川崎市の重症患者救急搬送における「現場滞在時間30分以上」の割合が、大幅に改善されたことが24日、分かった。2007年から09年までは16%台で推移し、3年連続で政令指定都市と東京23区の中でワーストだったが、12年は11・5%まで下がった。医療機関での患者の受け入れ可否を素早く判断する仕組みを導入するなど、市の改善策が奏功しているようだ。
市消防局によると、同市では命にかかわる緊急度の高い重篤患者について▽市立川崎病院▽日本医科大学武蔵小杉病院▽聖マリアンナ医科大学病院-の三つの救命救急センターを中心に受け入れている。
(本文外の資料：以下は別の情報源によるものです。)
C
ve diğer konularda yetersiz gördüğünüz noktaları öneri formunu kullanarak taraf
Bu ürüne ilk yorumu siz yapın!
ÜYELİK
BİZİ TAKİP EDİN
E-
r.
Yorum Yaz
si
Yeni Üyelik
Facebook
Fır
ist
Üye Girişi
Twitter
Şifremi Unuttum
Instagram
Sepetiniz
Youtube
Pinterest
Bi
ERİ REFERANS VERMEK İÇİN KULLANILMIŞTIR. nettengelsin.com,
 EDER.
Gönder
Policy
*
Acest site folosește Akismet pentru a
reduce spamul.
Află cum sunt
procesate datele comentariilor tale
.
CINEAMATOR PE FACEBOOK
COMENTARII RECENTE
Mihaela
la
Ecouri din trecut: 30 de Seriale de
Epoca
それ以外の重症患者は、他の救急告示病院が受け入れている。
しかし、命に別条のない患者が長期入院することを懸念し、受け入れを敬遠する傾向もある。そのため、救命救急センターが緊急度の低い患者を受け入れるケースがあるという。
市はこうした状況を分析し、3年連続ワーストの汚名返上に向け、次々と改善策を打ち出した。
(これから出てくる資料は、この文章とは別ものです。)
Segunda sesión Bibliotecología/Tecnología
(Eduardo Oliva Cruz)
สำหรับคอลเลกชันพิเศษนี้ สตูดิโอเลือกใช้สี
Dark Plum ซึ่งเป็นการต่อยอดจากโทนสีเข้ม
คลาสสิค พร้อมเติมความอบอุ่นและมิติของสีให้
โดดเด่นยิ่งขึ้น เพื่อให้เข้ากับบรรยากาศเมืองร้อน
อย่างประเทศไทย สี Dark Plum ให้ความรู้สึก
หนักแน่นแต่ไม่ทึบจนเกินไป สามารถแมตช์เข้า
受け入れ拒否を減らそうと、救急車の受け入れ数に応じて補助金を支給する仕組みに変更。10年には、救急隊と医療機関とのやりとりを、年齢、性別、主な症状などに簡略化する「川崎スタンダード」を導入し、救急車の現場滞在時間の短縮化を図ってきた。
さらに、重症患者を断ることなく24時間体制で受け入れる拠点病院を選定。「重症患者救急対応病院」として指定を受け、昨夏から稼働している新・川崎幸病院の救命救急センターでは、入院は必要なものの比較的症状の軽い患者にも対応。搬送先が見つからない場合も受け入れており、“救急の最後の砦(とりで)”になっている。
こうした一連の改善策によって、昨年9月以降は「滞在30分以上」の割合が1桁台に収まっている。
市消防局救急課は「国が政令市ごとのデータを発表していないのでワースト脱出を宣言できないが、行政の各部署や医療機関の努力で数字は確実に下がっている。今年は通年の1桁台を目標にしたい」と話している。